The rickshaw drivers outside no longer dared to embarrass the van drivers.
The developer of the community, Chandresh Chau, personally stepped in to solve the water supply problem. He also hinted that if Ashish needed it, he had a more upscale apartment.
Ashish refused, as mentioned before, there were too many relatives and friends here.
He moved to a high-end apartment, but they couldn't follow him.
Only when family members unite together can they take care of each other.
But overall, the Ashish family is much happier than they used to be, when their more prosperous relatives would visit them in Jogeshwari, survey their small shack, and ask why they hadn't moved out.
It was so frustrating that Ashish was thinking to himself, don't they want to move?
My parents’ illness cost a lot of money in the past, but our family had no savings at all.
When he lived in Jogeshwari, he never told his home address to his college friends, nor did he visit their homes to avoid having to return the invitation.
But now he doesn't have to hide anything. Relatives can stay overnight, friends can come to visit, and anyone can come to visit at any time.
Look, this house is full of relatives and friends, who live in the buildings around them.
Ashish waved his hand and called his cousin Dharmendra aside. After all, it was not appropriate to talk about selling the film in public.
"Doesn't your wife's brother have a bookstall in Kimble?"
"Yeah, what's wrong?"
"Don't sell that thing. You won't make much money from it."
“Actually, some magazines sell quite well, the kind that feature people wearing very little clothing.” Dharmendra gave him a look that said, “You know what I mean.”

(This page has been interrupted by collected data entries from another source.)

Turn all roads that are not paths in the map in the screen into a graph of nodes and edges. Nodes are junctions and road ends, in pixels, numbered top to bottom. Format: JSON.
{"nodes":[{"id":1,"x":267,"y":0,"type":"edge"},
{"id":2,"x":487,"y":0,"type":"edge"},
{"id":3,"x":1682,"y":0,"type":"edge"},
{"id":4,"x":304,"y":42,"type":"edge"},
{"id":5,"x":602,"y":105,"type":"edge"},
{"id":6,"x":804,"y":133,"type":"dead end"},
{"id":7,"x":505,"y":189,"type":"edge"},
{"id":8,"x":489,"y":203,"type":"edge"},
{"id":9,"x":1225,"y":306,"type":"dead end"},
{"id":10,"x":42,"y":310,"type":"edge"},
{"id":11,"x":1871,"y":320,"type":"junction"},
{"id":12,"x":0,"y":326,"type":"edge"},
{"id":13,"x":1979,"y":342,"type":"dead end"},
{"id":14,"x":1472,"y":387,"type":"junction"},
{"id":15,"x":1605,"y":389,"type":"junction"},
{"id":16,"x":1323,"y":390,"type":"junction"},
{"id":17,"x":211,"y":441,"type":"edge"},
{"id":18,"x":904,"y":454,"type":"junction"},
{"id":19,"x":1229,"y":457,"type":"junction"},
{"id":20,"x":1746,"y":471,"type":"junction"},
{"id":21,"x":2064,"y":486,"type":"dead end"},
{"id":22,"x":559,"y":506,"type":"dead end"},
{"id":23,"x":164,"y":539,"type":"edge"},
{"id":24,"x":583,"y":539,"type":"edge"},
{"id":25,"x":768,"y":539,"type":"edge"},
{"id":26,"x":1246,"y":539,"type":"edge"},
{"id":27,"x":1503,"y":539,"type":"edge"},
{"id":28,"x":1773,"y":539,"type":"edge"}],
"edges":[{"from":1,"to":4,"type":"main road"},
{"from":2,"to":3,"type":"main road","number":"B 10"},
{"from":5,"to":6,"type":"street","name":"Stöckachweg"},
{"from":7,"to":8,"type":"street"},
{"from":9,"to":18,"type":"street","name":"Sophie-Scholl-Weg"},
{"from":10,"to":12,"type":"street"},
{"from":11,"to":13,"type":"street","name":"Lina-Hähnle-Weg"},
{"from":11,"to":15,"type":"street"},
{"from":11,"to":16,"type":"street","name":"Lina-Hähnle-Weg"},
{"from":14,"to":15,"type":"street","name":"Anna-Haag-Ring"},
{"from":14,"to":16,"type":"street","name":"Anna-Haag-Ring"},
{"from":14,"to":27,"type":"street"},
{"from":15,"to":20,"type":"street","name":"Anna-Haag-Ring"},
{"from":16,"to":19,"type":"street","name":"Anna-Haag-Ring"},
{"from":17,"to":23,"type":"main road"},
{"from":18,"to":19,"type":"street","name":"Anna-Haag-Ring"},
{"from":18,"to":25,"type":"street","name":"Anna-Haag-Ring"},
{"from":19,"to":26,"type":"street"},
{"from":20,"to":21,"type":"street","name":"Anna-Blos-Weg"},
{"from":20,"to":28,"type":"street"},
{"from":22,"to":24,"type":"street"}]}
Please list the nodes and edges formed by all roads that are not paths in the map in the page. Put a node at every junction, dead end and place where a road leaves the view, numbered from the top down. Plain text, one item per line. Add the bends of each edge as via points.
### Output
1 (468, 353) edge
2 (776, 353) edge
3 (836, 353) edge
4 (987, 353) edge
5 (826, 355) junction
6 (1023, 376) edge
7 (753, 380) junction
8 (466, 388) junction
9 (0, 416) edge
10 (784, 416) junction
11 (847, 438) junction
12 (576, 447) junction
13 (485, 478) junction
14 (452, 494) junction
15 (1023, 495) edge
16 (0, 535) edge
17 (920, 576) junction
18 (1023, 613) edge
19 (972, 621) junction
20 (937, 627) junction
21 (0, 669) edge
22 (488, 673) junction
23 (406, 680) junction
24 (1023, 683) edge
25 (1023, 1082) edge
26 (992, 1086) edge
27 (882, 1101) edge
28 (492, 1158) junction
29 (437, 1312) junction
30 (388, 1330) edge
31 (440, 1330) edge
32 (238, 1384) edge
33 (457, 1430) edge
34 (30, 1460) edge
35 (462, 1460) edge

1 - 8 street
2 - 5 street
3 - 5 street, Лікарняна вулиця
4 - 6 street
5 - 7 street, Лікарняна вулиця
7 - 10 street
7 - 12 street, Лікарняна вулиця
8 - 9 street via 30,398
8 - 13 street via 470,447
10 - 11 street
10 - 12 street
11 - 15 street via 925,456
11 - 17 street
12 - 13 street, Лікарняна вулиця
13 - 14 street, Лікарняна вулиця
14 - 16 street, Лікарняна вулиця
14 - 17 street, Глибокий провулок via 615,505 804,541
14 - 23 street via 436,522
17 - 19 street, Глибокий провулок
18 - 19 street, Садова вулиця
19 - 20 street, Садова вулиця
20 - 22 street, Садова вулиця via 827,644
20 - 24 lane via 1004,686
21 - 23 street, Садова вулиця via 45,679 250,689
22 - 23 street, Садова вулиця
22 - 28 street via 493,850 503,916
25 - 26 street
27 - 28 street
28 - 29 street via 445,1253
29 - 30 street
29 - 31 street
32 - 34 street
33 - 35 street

"It's just a picture that won't quench your thirst. Is there a movie to cheer you up?"
"Movie?"
"Yes, adult movies, all kinds of them."
"You mean selling videotapes? Those are too expensive and not many people buy them."
"No, look at this." Ashish took out a CD.
"Huh?" Dharmendra took it and turned it over and over in curiosity.
"This is called a VCD disc. Just like a videocassette, it can play all kinds of movies. But it's much cheaper, only around a dozen or twenty rupees. And it's not as delicate as a videocassette. You can put it in water, take it out and dry it, and you can still use it."
"Really?" Dharmendra's eyes lit up.
"Of course, you might not imagine that you can make this kind of CD yourself."
Next, Ashish talked about VCDs, focusing on how to burn the discs, how to operate them, and how to promote them.
You know what, my cousin Dharmendra was immediately attracted to her.
This kind of business that can control the supply of goods or even create the supply of goods has great potential.
As an Indian man, he knows all too well what people desire in this regard.
It was completely endless, after all, what's life without that kind of thing?
After discussing it, the two brothers both felt that VCD would be popular and the CD business would be even more popular.